You're free to run GrapheneOS or Windows or whatever, so long as you also have a device that is attested to be untampered by Google Play or Apple's equivalent
Graphene replied in that thread (just ctrl+f for them), saying "Unfortunately, the EU is adopting the Play Integrity API enforcing having a Google Mobile Services device instead. We've repeatedly raised this issue with the EU Commission and many apps including ones tied to this specific project. We've never been given reasoning why they can't use the hardware attestation API instead."
I'm personally not so keen on that lesser DRM requirement either, since it's just another level of gatekeeping: ok now it's not only Google/Apple but also a few OSes that meet ?some? requirements, but e.g. GrapheneOS also doesn't unilaterally let me access data on my device, maintaining that full access is dangerous and cannot be allowed -- yeah, I'll agree data is safer when I can't even access it myself, seeing how much malware goes around for NT/Linux distributions where you can have root, but I'd still much rather live in a world where I'm the root on my systems. But anyway, that's maybe another discussion, the broader point is that even GrapheneOS can't talk sense into the EU with their lesser-but-still-DRM option
They just don't support it because it's an immense risk (in my opinion as well).
The other thing, reliable backup is slowly in the making. As I understand there's not enough devs to work on it right now.
This won't be signed with the right attestation key because I'm not them.

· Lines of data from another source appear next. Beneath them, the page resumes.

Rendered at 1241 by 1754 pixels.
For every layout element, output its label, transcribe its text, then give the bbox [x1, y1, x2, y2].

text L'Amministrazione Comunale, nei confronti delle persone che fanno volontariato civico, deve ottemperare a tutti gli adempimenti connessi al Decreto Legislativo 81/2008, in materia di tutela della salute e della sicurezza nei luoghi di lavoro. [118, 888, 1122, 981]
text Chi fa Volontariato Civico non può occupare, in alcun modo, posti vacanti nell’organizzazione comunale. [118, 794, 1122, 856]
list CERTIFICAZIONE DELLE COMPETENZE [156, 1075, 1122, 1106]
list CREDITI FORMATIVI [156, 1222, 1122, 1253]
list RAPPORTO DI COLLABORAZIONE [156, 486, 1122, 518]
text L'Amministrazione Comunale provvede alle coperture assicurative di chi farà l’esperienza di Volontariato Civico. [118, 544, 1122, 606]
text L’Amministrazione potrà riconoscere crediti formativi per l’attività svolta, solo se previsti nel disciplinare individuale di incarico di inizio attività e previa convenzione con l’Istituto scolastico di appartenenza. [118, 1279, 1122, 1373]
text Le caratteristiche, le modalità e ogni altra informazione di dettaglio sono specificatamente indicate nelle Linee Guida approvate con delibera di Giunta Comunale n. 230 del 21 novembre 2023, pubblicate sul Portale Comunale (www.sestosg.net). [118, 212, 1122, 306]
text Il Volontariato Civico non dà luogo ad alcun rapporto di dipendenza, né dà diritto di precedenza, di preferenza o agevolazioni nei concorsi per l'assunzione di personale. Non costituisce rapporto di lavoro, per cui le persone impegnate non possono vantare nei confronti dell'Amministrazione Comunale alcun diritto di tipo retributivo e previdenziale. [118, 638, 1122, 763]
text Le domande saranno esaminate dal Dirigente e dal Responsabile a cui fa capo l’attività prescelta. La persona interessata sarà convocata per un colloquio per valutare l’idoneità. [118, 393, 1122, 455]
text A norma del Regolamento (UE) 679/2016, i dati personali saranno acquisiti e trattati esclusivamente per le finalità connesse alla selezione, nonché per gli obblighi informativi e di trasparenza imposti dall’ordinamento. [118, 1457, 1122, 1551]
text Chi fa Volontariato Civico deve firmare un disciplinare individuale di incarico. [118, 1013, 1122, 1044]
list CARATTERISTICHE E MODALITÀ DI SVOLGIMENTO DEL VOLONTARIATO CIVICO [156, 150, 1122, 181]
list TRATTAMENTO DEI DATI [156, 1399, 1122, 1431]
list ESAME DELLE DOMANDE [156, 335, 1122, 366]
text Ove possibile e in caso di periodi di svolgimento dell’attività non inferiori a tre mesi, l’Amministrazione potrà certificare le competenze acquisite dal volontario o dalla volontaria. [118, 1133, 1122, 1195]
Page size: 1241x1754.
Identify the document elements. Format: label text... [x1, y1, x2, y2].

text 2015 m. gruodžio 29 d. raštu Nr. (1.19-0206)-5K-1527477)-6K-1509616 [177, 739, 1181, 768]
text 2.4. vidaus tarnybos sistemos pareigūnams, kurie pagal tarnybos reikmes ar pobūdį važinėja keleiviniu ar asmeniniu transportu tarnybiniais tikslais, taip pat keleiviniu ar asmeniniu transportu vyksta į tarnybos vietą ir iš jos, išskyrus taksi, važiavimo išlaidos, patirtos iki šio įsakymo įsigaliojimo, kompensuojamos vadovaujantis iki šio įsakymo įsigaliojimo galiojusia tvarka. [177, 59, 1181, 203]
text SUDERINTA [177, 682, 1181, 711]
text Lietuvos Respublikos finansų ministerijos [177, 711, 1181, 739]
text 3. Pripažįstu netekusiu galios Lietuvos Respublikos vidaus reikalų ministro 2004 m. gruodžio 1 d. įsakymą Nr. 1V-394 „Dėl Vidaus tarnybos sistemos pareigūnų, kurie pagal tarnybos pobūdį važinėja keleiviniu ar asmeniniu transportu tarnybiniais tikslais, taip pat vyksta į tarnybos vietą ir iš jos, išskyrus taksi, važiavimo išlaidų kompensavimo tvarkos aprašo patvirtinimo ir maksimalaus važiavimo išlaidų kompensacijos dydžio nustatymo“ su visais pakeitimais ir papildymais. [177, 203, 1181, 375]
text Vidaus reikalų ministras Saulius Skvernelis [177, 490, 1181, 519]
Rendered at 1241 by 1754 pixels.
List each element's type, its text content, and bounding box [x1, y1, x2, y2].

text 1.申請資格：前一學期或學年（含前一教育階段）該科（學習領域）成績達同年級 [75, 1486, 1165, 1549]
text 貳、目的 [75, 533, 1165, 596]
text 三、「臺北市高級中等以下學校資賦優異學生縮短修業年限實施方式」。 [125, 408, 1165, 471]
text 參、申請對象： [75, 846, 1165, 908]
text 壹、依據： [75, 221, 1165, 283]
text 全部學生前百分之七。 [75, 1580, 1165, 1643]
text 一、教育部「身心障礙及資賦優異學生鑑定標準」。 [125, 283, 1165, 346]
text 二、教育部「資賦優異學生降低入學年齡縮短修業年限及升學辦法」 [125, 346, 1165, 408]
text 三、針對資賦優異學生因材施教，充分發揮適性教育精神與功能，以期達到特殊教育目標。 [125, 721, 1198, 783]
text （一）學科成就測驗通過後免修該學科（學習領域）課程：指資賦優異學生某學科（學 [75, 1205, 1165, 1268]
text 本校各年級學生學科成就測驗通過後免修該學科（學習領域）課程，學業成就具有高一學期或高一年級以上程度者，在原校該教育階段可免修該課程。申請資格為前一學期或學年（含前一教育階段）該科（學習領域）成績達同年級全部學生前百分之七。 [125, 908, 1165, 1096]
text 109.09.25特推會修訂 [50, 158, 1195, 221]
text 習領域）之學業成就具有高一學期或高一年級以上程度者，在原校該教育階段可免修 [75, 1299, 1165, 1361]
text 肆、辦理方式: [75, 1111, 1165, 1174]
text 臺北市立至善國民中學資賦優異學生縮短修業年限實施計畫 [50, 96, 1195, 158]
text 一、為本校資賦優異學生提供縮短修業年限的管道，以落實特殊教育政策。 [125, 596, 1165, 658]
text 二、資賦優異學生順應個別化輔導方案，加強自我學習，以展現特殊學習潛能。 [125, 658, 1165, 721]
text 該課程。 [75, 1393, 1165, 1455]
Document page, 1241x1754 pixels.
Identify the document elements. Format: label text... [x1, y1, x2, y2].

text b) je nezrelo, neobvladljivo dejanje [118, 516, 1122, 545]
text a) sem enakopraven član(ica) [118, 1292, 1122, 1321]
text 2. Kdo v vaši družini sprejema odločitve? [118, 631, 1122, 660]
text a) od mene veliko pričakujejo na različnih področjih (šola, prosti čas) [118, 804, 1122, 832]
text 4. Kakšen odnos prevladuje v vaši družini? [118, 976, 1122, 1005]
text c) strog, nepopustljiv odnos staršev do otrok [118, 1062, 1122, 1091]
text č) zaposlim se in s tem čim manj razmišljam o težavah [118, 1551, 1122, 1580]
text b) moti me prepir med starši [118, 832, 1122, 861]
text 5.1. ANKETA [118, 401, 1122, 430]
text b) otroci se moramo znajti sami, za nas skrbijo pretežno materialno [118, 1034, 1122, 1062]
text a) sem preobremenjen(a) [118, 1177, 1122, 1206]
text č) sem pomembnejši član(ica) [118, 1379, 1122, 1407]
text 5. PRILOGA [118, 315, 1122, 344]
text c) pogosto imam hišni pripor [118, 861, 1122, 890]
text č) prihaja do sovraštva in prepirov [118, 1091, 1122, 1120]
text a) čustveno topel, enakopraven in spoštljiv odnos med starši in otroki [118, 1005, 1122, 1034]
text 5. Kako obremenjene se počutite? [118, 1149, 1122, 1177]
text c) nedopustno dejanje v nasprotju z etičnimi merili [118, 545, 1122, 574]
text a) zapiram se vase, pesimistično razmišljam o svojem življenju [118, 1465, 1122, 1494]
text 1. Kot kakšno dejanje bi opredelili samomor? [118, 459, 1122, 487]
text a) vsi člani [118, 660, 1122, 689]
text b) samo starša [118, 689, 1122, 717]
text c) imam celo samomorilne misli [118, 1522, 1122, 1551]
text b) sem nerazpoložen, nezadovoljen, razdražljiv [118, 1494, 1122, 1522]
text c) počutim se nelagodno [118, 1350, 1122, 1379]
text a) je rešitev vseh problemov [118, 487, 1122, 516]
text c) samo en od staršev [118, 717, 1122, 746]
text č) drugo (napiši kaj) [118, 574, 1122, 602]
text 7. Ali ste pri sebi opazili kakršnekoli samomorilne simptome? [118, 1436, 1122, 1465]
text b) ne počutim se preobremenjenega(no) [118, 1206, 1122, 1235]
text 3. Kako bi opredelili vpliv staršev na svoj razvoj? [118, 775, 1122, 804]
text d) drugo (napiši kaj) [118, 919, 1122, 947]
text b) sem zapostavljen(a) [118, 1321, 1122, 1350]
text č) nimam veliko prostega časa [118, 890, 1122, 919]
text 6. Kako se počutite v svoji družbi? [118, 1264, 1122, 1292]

My understanding is that attestation is tied to the distribution's private key, so this government software wouldn't trust my version of the OS, assuming the govt could be made to understand Android's attestation framework is a vendor-neutral way to achieve the same goal (whatever goal that may be). With a rooted GOS, I'd still need another device, tied to my government identity, of which I can't verify what it's doing, much less control it
Surely that directly entrenches their moat, and raises the difficulty of any new market entrants competing (leaving us with the effective duopoly we have today)
I fear this is increasingly becoming the case for most digital businesses through blanket requirements that don't taper into effect with the maturity/scale of the business - it's a legislative pulling up of the ladder behind them by creating high barriers to entry.
Of course it won't pass the attestation.